Recovery and Ongoing Glitches
Cloudflare rolled back the faulty feature file by 13:05 UTC, stopping error propagation and restoring core traffic by 14:30 UTC, with full normalization by 17:06 UTC. Teams applied patches to bypass affected modules, like for Workers KV, reducing impacts on authentication and APIs. However, as traffic rushed back, some services like ChatGPT and X experienced temporary latency spikes and intermittent glitches, with users still reporting “ChatGPT server down” or “please unblock challenges.cloudflare.com” errors into the evening.
In India, where X and other platforms saw heightened reports, recovery was swift but not seamless, with Downdetector logging sustained complaints about “X not working.” Canva advised patience as its CDN reloaded, but designers noted lingering upload delays. Cloudflare’s stock dipped slightly amid the news, though it rebounded quickly as the company emphasized no malicious intent was involved.
Lessons from the Outage
This incident highlights the fragility of modern internet infrastructure, where a latent bug in bot management can halt 19% of web activity. Cloudflare has apologized and begun hardening systems against similar failures, including better file size limits and configuration safeguards. For users, it serves as a reminder to check official status pages during disruptions and avoid knee-jerk fixes like disabling security tools unnecessarily.

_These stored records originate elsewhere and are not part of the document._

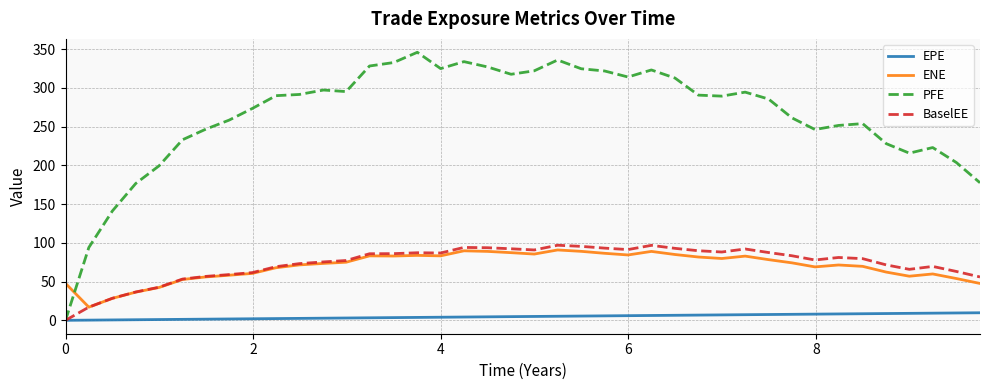

True or false: ENE and PFE cross at least once.

True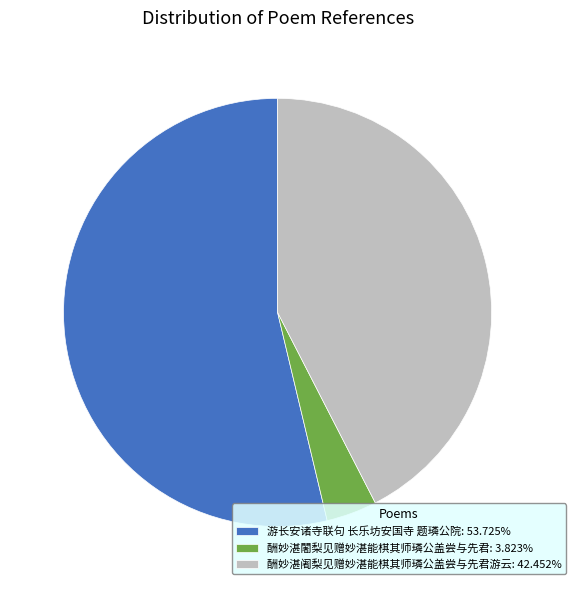

Is it true that 游长安诸寺联句 长乐坊安国寺 题璘公院 is 48% of the pie?

False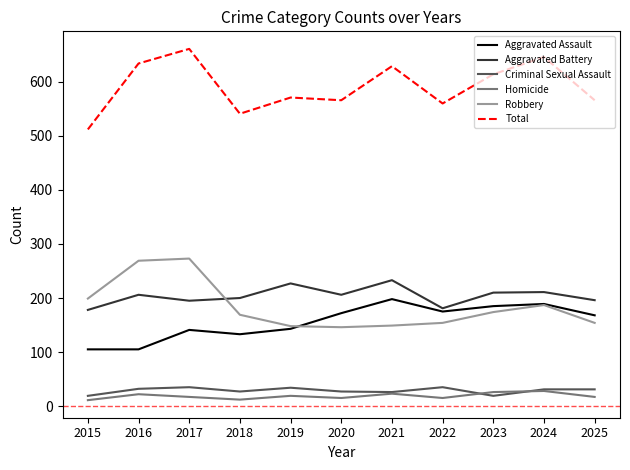

True or false: Criminal Sexual Assault has a value of 35 at 2017.

True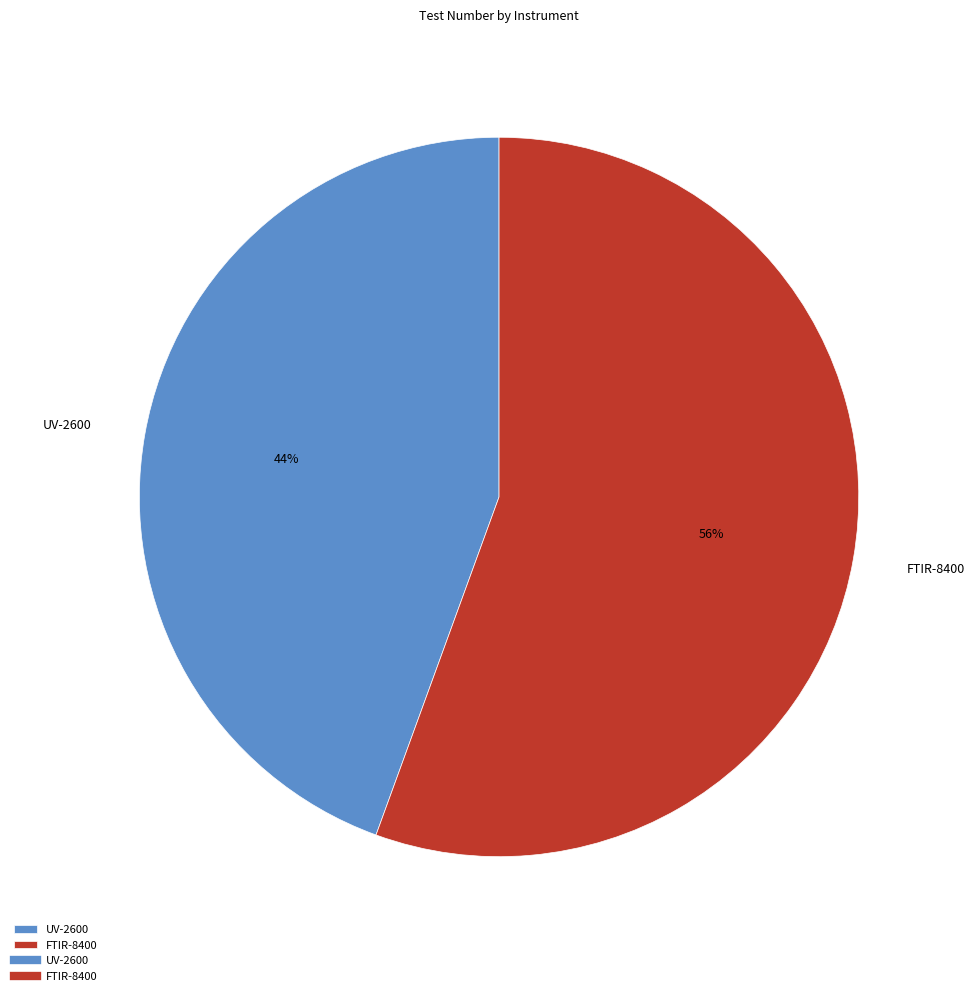

Between UV-2600 and FTIR-8400, which is larger?

FTIR-8400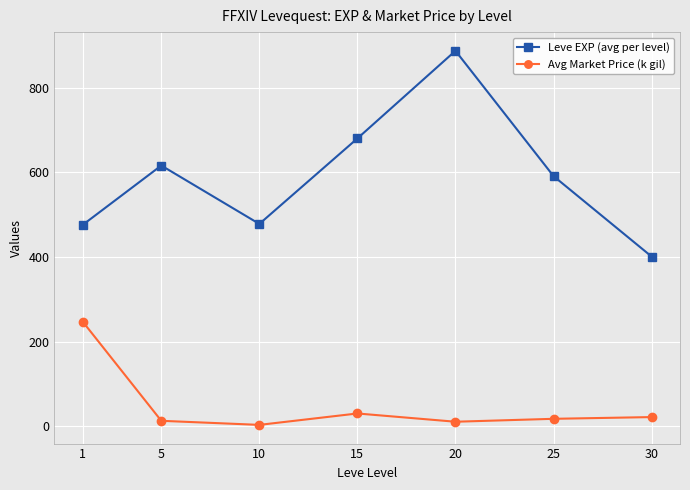

What is the average value of the Avg Market Price (k gil) series?

49.0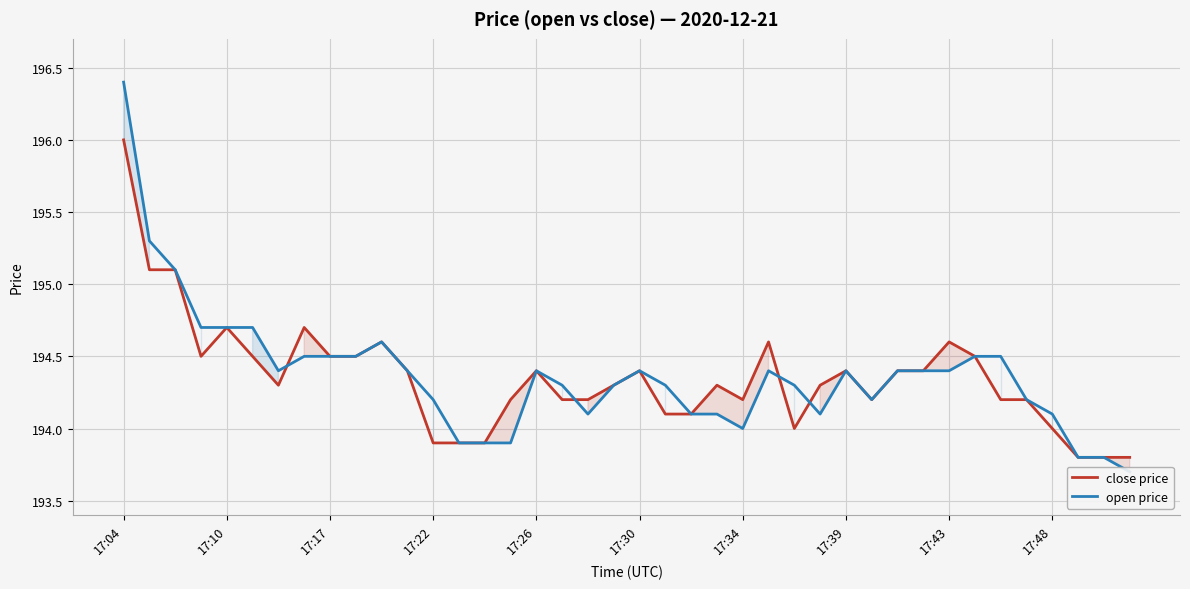

What is the approximate value of close price at 39?

193.8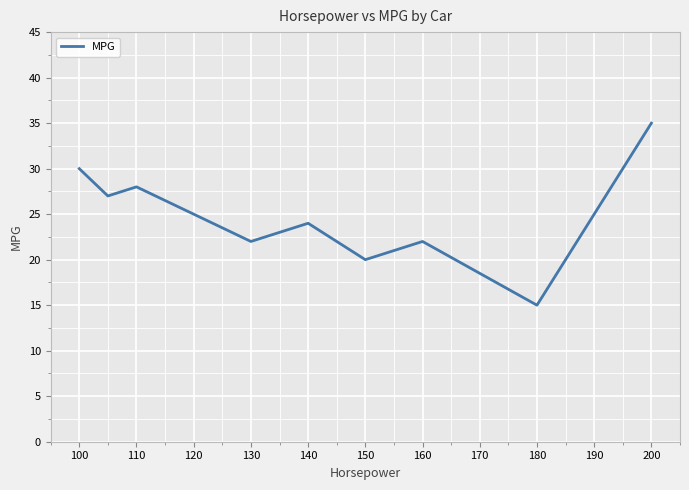

What is the minimum value shown in the chart?

15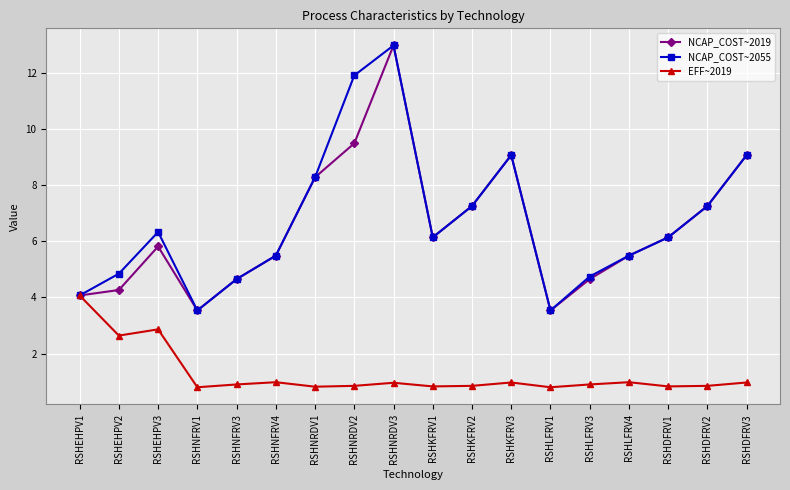

How many data points in NCAP_COST~2055 are less than 6?

8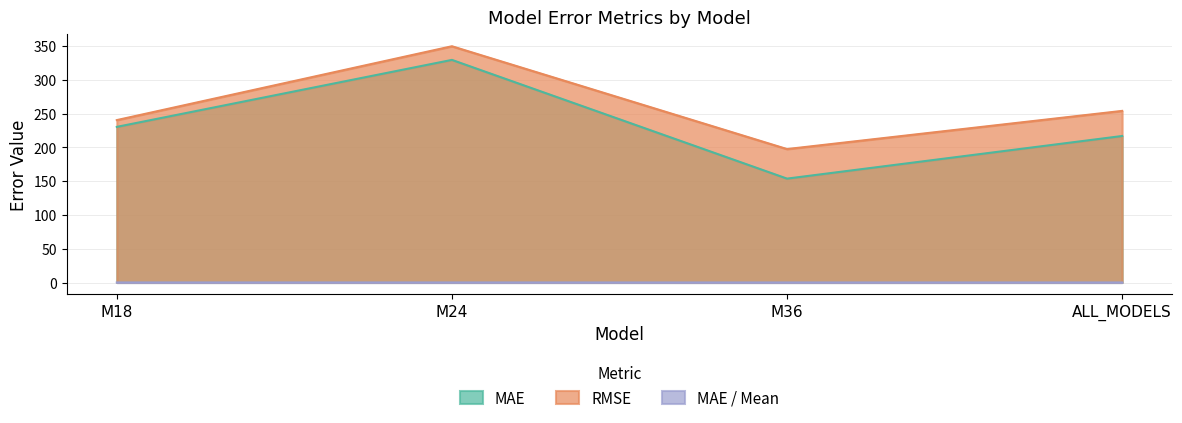

List the labels in order of MAE value, smallest first.

M36, ALL_MODELS, M18, M24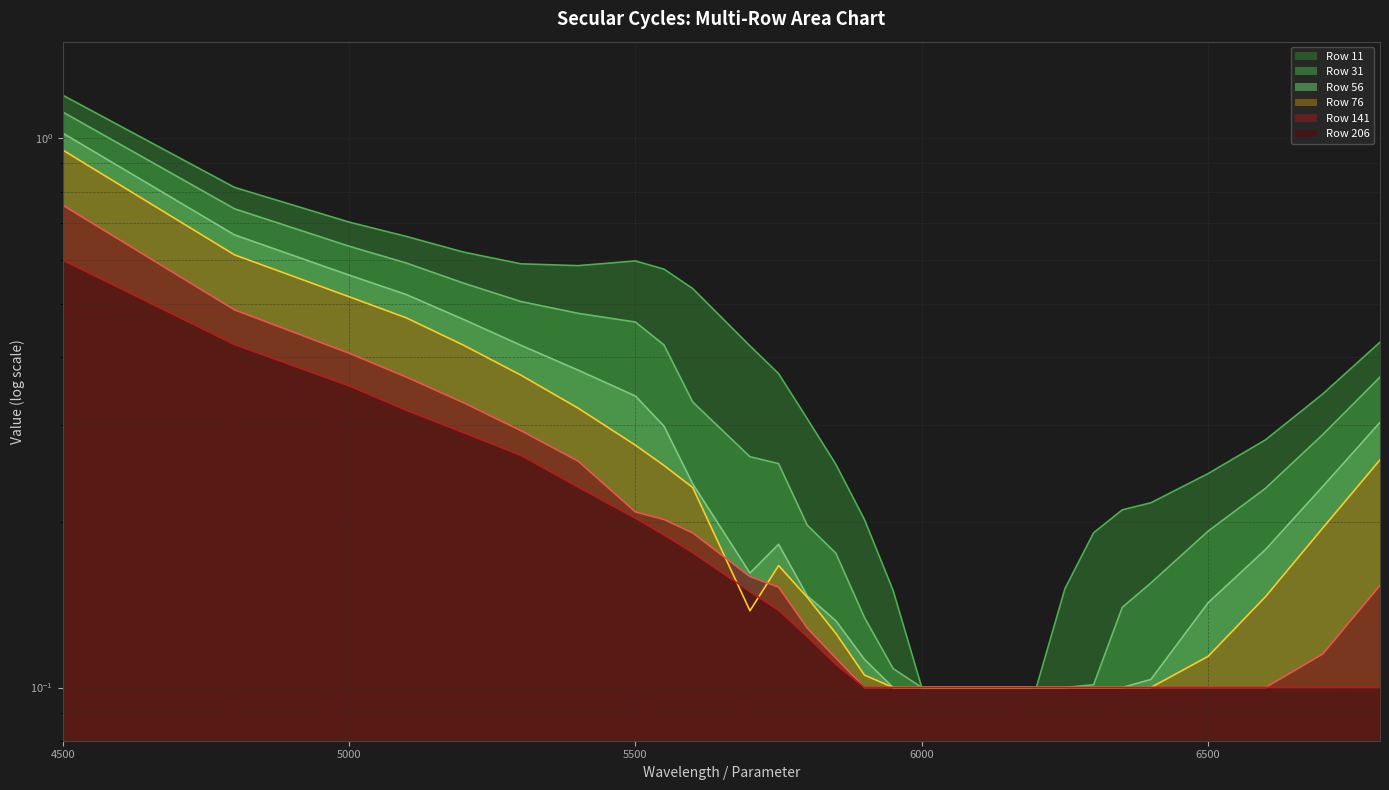

Which category has the lowest value across all series?

6000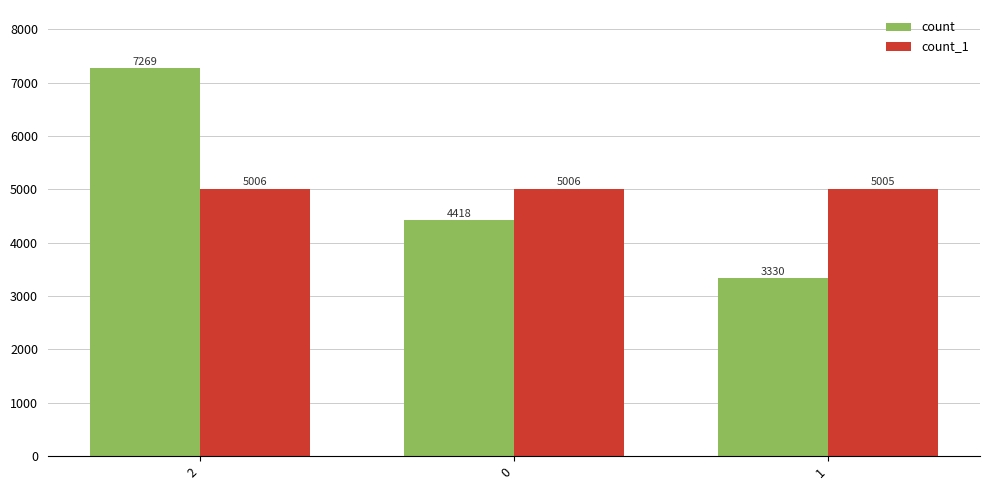

What is the value of the count bar at the 3rd from the left?

3330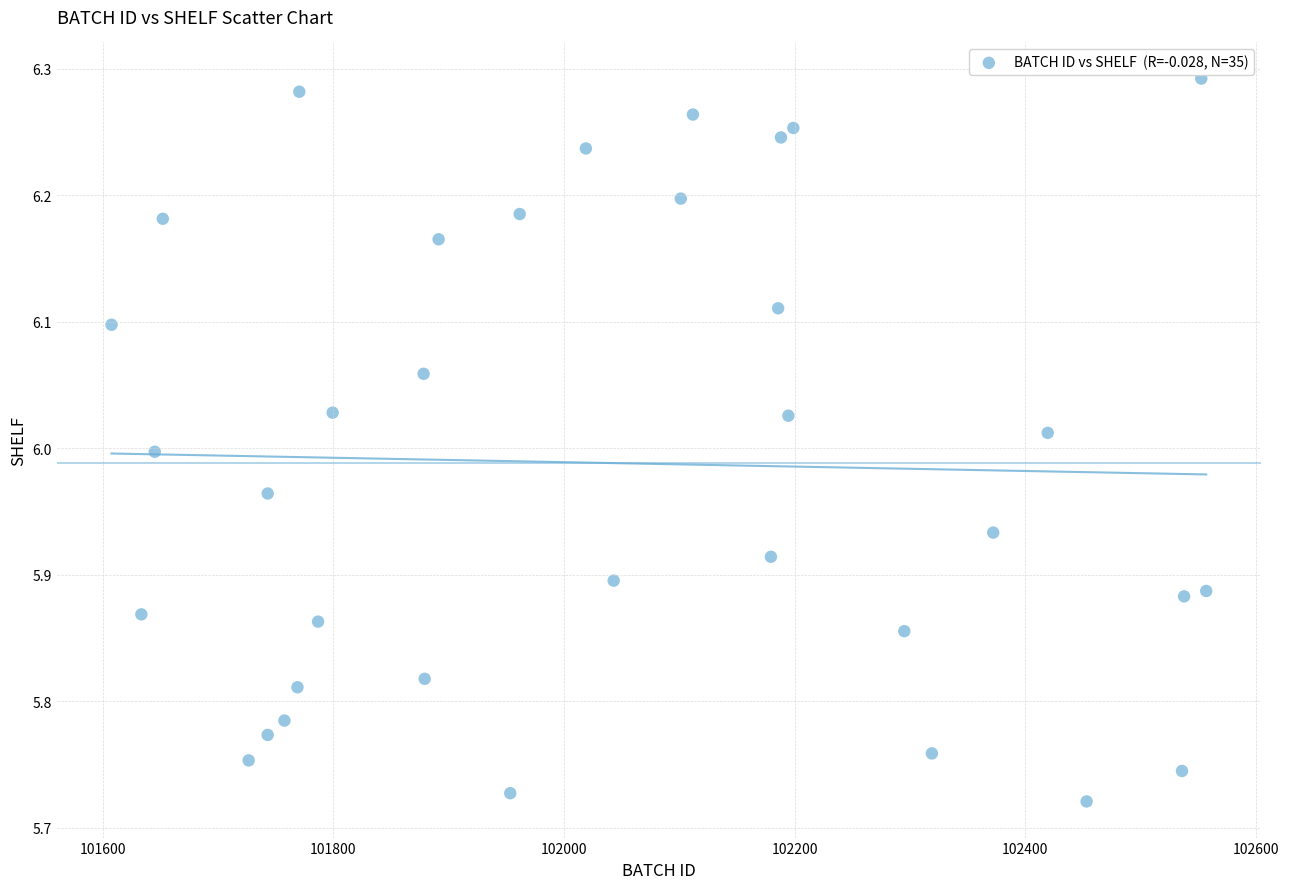

What is the range of X values (max minus min)?

949.3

“Why ChatGPT is not working today” or “is Twitter down in India” may recur with any CDN hiccup, but awareness of Cloudflare’s role empowers better troubleshooting. As the internet grows more reliant on such providers, events like this push for diversified architectures to minimize single points of failure. The outage, while resolved, left a stark warning about the hidden dependencies powering our online world.